Et d’ailleurs, ladite loi précise bien que l’Ivg ne peut se substituer à la contraception. Qu’elle soit moderne ou naturelle, elle demeure une méthode sûre et efficace pour éviter les grossesses non désirées ou espacer les naissances. “Lorsqu’une femme recourt à l’avortement, ce n’est pas vraiment de gaité de cœur“, a-t-il poursuivi pour montrer combien il importe pour les cibles de ne pas se retrouver à devoir recourir à l’avortement.

Une logique à laquelle adhère d’ailleurs Louis Vlavonou lorsqu’il affirme qu’il faut “penser à d’autres moyens par lesquels elle (la femme) peut valablement réguler ses naissances sans pour autant attenter à la vie du tout petit et à sa propre vie“. Et pour Urbain Ahouangbasso, le besoin d’avortement sécurisé se justifie par la faible adhésion à la contraception.

Si la communication autour de la PF a été repensée à plusieurs reprises dans l’optique d’obtenir une adhésion massive des populations, le défi reste à relever. Et cela semble plus important avec l’adoption de la loi sur l’Interruption volontaire de la grossesse. Selon Nourou Adjibadé, directeur exécutif de Ceradis-Ong, il faudra trouver les messages appropriés pour montrer à l’opinion que la loi ne fait pas la promotion de l’avortement et qu’il doit être perçu comme dernier recours. Ce qui implique la nécessité de recourir à la contraception pour ne pas recourir à l’avortement. “La société civile a plaidé pour un plan national de communication sur l’avortement sécurisé. Ce plan doit permettre de savoir quels types de messages élaborés en direction des communautés pour leur parler de l’avortement médical sécurisé“ a déclaré Nourou Adjibadé.

Des décrets d’application et l’urgence d’agir…

Bientôt un an que la loi sur l’Ivg a été adoptée mais elle n’est toujours pas effective du fait de l’absence des décrets d’application. “L’absence de décrets d’application malgré l’adoption et la promulgation de la loi a mis tout le monde sous veilleuse par rapport aux avantages en matière de santé de reproduction… c’est une question d’urgence “, déplore Urbain Ahouangbasso de la Cojas-Bénin.
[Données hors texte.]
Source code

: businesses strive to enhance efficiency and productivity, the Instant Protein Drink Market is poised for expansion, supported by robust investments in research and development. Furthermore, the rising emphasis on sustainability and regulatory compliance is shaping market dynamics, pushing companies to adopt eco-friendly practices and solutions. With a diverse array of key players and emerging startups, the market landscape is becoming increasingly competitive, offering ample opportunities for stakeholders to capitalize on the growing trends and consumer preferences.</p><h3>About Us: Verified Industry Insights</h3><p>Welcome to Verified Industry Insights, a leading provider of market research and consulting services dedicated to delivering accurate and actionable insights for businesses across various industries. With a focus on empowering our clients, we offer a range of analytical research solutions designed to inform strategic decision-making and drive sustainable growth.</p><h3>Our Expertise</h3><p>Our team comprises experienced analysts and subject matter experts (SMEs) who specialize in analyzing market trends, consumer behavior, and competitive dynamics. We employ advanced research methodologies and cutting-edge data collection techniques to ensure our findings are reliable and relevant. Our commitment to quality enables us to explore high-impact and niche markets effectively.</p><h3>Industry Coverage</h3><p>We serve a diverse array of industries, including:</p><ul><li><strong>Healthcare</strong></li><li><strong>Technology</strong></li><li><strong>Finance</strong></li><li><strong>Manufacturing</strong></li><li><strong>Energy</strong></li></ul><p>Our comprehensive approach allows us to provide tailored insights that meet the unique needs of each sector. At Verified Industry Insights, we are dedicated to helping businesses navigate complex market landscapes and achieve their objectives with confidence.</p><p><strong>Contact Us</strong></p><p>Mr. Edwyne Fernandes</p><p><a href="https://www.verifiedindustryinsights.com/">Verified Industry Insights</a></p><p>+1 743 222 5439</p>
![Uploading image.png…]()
Une préoccupation au cœur de la Déclaration de l’Ong “Filles en action“ à l’occasion de la Journée mondiale de l’avortement. “ Depuis la promulgation de cette loi modificative, il n’existe pourtant pas encore de décrets d’application la rendant ainsi muette. Pourquoi tant de lenteur ? L’existence de cette loi non applicable de facto, n’arrête pas les avortements clandestins ni leurs conséquences dramatiques avec les décès qui lui sont associés au quotidien“, déplore l’organisation.